Брат болотного края (Птицева) - страница 70

И слово это, мерзкое, склизкое, заполняло рот горькой слюной, стекало вниз до самого нутра, а там пухло, заполняло все полости, как мерзкий выродок мертвых земель, растущий в чреве.

— Не бывать, — рычала Аксинья, ускоряя и без того стремительный шаг.

А Степушка за ее спиной сопел, перепрыгивая через камешки и ямки, но уже не плакал. Только доверчиво сжимал ее старые пальцы своими мягкими пальчиками каждый раз, когда потная ручка выскальзывала из ведьмовской хватки.

Если бы знал он, куда ведет его грозная, но все-таки родная тетка, заверещал бы, как зверек, попавший в пасть волка. Но Аксинья и сама до конца не знала, что собирается делать. Или знала, но не верила. Или верила, но беззвучно молила лес, чтобы он ее остановил.

А лес шумел, медленно приближаясь, только рябь шла по темной листве, будто волны неспокойного озера. Озера, которое больше не желает спать.

Аксинья прибавила шагу, до кромки леса оставалось еще немного. Если бы она только могла, обернулась бы птицей и долетела туда за одно мгновение. Грозной хищной птицей с выпавшими перьями и битым клювом. Но казаться другим и быть на самом деле — разные вещи. Слишком разные даже для этого странного мира.

— Матушка… — заканючил Степа, тяжело дыша. — Я устал… Матушка…

Не оборачиваясь, Аксинья дернула его посильнее, тот всхлипнул и засеменил сбитыми ножками, покорный, как новорожденный телок. С такими же большими, глупыми глазами. Мальчик, не ведающий даже, кем суждено ему было родиться.

Как не думать об этом, когда впереди темнеет голодный лес, оставшийся без Хозяина? Аксинья встряхнула головой, выбившиеся из косы пряди облепили спину, но собрать их не было времени. Да и нужды.

— Матушка… — повторил Степа на судорожном выдохе.

Аксинья бросила на него взгляд через плечо. Рыжий, обсыпанный пятнышками и веснушками. Курносый. Расплывшийся детским жирком. Возьмет ли болото его взамен молодого волка? Обменяет ли Демьяна — настоящего сына Батюшки — на это ничтожное существо? Если бы Аксинья была болотом, то на обмен этот ответила бы одним гнилостным шлепком. Но болотом она не была. Да никем не была.
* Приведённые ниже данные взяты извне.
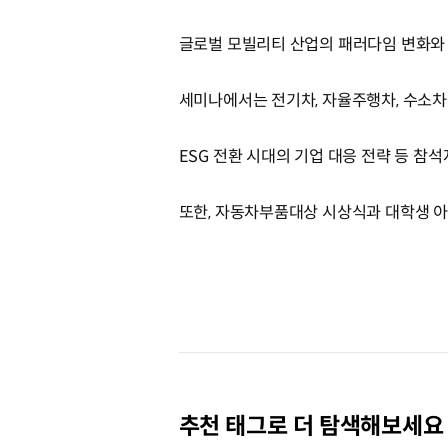
글로벌 모빌리티 산업의 패러다임 변화와 
세미나에서는 전기차, 자율주행차, 수소차
ESG 전환 시대의 기업 대응 전략 등 
또한, 자동차부품대상 시상식과 대학생 아
추천 태그로 더 탐색해보세요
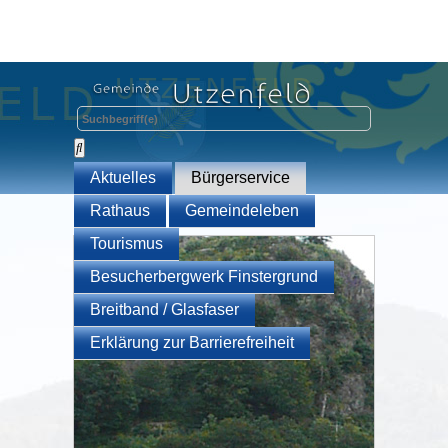
Aktuelles
Bürgerservice
Rathaus
Gemeindeleben
Tourismus
Besucherbergwerk Finstergrund
Breitband / Glasfaser
Erklärung zur Barrierefreiheit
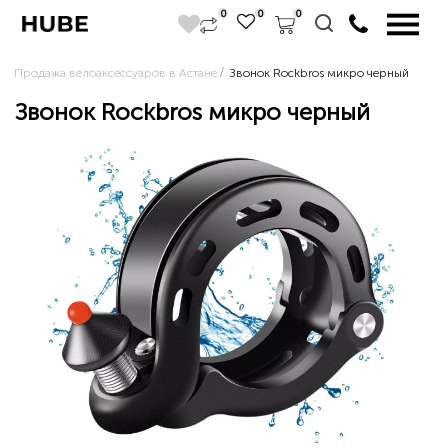
0
0
0
Продажа велоаксессуаров в Астане
Звонок Rockbros микро черный
Звонок Rockbros микро черный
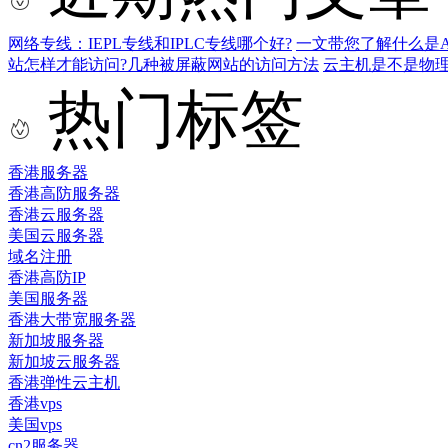
网络专线：IEPL专线和IPLC专线哪个好?
一文带您了解什么是AS9
站怎样才能访问?几种被屏蔽网站的访问方法
云主机是不是物
热门标签
香港服务器
香港高防服务器
香港云服务器
美国云服务器
域名注册
香港高防IP
美国服务器
香港大带宽服务器
新加坡服务器
新加坡云服务器
香港弹性云主机
香港vps
美国vps
cn2服务器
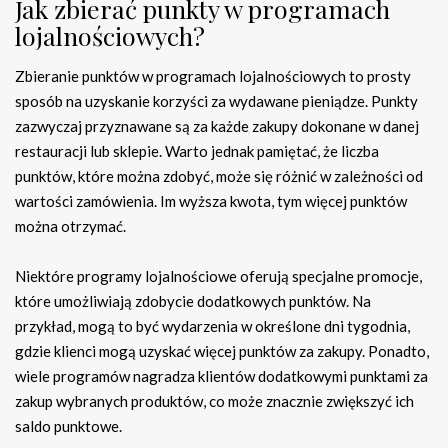
Jak zbierać punkty w programach
lojalnościowych?
Zbieranie punktów w programach lojalnościowych to prosty
sposób na uzyskanie korzyści za wydawane pieniądze. Punkty
zazwyczaj przyznawane są za każde zakupy dokonane w danej
restauracji lub sklepie. Warto jednak pamiętać, że liczba
punktów, które można zdobyć, może się różnić w zależności od
wartości zamówienia. Im wyższa kwota, tym więcej punktów
można otrzymać.
Niektóre programy lojalnościowe oferują specjalne promocje,
które umożliwiają zdobycie dodatkowych punktów. Na
przykład, mogą to być wydarzenia w określone dni tygodnia,
gdzie klienci mogą uzyskać więcej punktów za zakupy. Ponadto,
wiele programów nagradza klientów dodatkowymi punktami za
zakup wybranych produktów, co może znacznie zwiększyć ich
saldo punktowe.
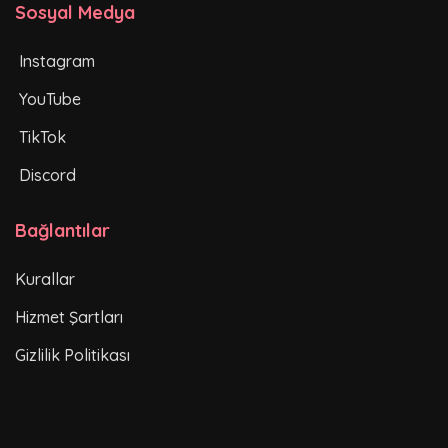
Sosyal Medya
Instagram
YouTube
TikTok
Discord
Bağlantılar
Kurallar
Hizmet Şartları
Gizlilik Politikası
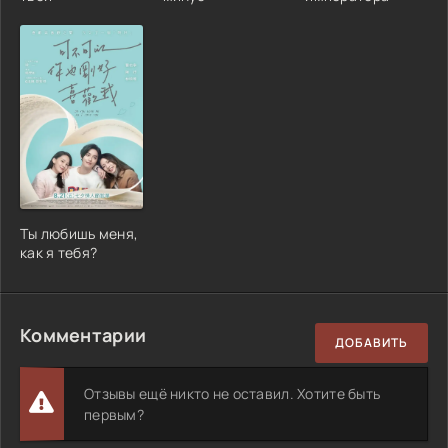
Ты любишь меня,
как я тебя?
Комментарии
ДОБАВИТЬ
Отзывы ещё никто не оставил. Хотите быть
первым?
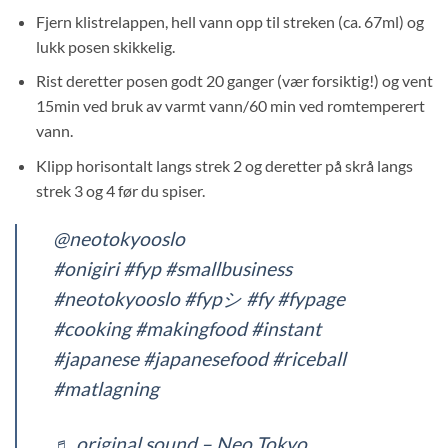
Fjern klistrelappen, hell vann opp til streken (ca. 67ml) og
lukk posen skikkelig.
Rist deretter posen godt 20 ganger (vær forsiktig!) og vent
15min ved bruk av varmt vann/60 min ved romtemperert
vann.
Klipp horisontalt langs strek 2 og deretter på skrå langs
strek 3 og 4 før du spiser.
@neotokyooslo
#onigiri
#fyp
#smallbusiness
#neotokyooslo
#fypシ
#fy
#fypage
#cooking
#makingfood
#instant
#japanese
#japanesefood
#riceball
#matlagning
♬ original sound – Neo Tokyo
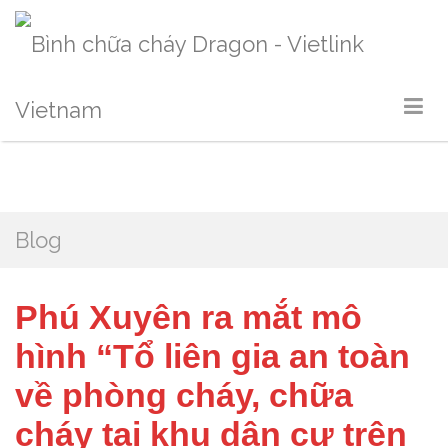
Blog
Phú Xuyên ra mắt mô
hình “Tổ liên gia an toàn
về phòng cháy, chữa
cháy tại khu dân cư trên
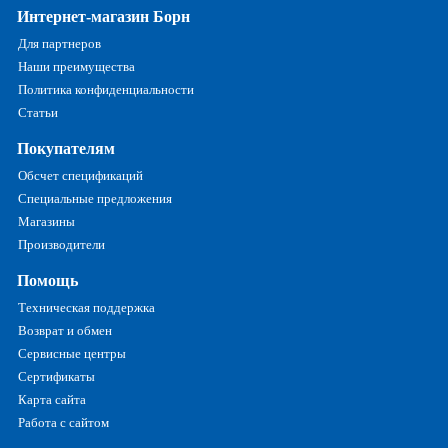
Интернет-магазин Борн
Для партнеров
Наши преимущества
Политика конфиденциальности
Статьи
Покупателям
Обсчет спецификаций
Специальные предложения
Магазины
Производители
Помощь
Техническая поддержка
Возврат и обмен
Сервисные центры
Сертификаты
Карта сайта
Работа с сайтом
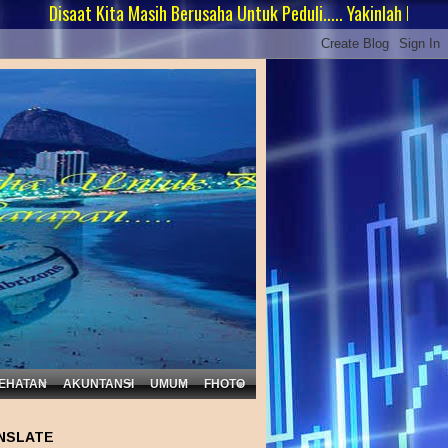
t Kita Masih Berusaha Untuk Peduli..... Yakinlah Masih Ada Harapan 
EHATAN
AKUNTANSI
UMUM
FHOTO
NSLATE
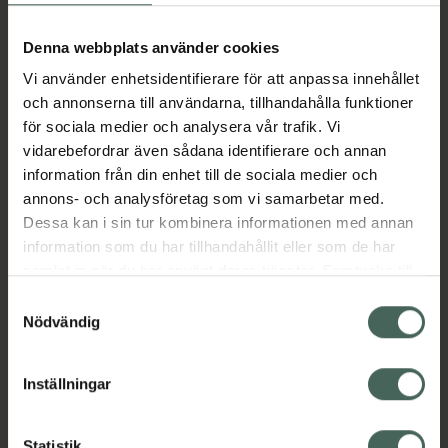
Aktuella erbjudanden
Denna webbplats använder cookies
Vi använder enhetsidentifierare för att anpassa innehållet
Beskrivning
Dölj
och annonserna till användarna, tillhandahålla funktioner
för sociala medier och analysera vår trafik. Vi
vidarebefordrar även sådana identifierare och annan
Läs alltid bipacksedeln innan
information från din enhet till de sociala medier och
användning.
annons- och analysföretag som vi samarbetar med.
EAN:
04057598012867
Dessa kan i sin tur kombinera informationen med annan
information som du har tillhandahållit eller som de har
samlat in när du har använt deras tjänster. Samtycke till
Bipacksedel från FASS
Visa
cookies är frivilligt och du kan när som helst ändra eller
Samtyckesval
återkalla ditt samtycke via webbplatsens
Nödvändig
cookieinställningar. Ett återkallat samtycke påverkar inte
lagligheten av behandling som skett innan återkallelsen.
Inställningar
Kronans Apotek finns här för dig. Du hittar oss från Skåne i
Statistik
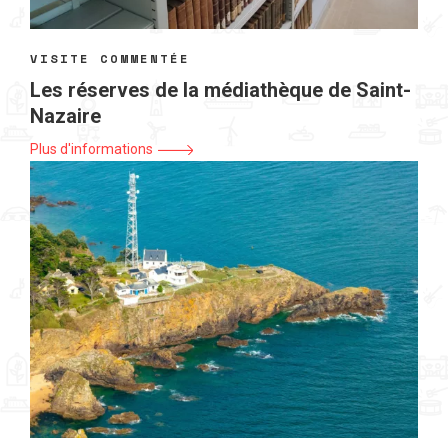
VISITE COMMENTÉE
Les réserves de la médiathèque de Saint-
Nazaire
Plus d'informations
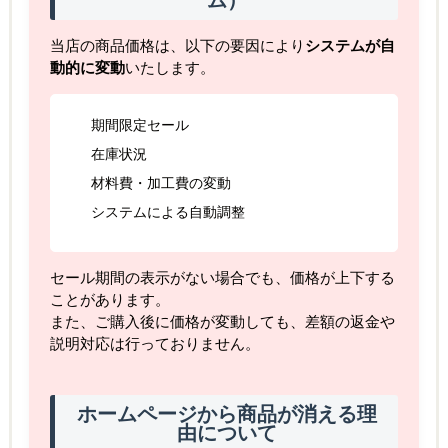
ム）
当店の商品価格は、以下の要因により
システムが自
動的に変動
いたします。
期間限定セール
在庫状況
材料費・加工費の変動
システムによる自動調整
セール期間の表示がない場合でも、価格が上下する
ことがあります。
また、ご購入後に価格が変動しても、差額の返金や
説明対応は行っておりません。
ホームページから商品が消える理
由について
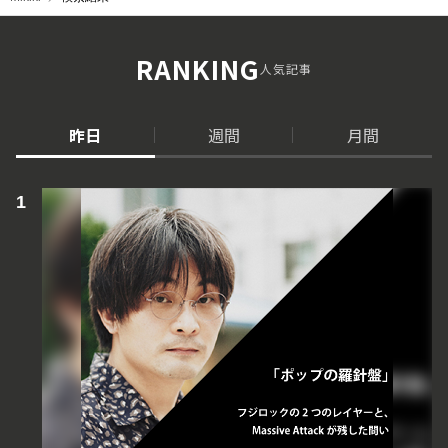
RANKING
人気記事
昨日
週間
月間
Чего кривить душой, когда души этой и осталось-то на одну горсть, которой сегодня придется расплатиться?

— Молчи, гаденыш, — прошипела она, отворачиваясь. — Не мать я тебе. Молчи.

И пока Аксинья шла, путаясь в грязном подоле, пока тащила за собой упирающегося, наконец почуявшего неладное Степушку, в памяти ее, словно зарницы в ночном небе, вспыхивали и потухали долгие годы жизни, проведенные здесь. На первой поляне, ставшей домом их странной семье.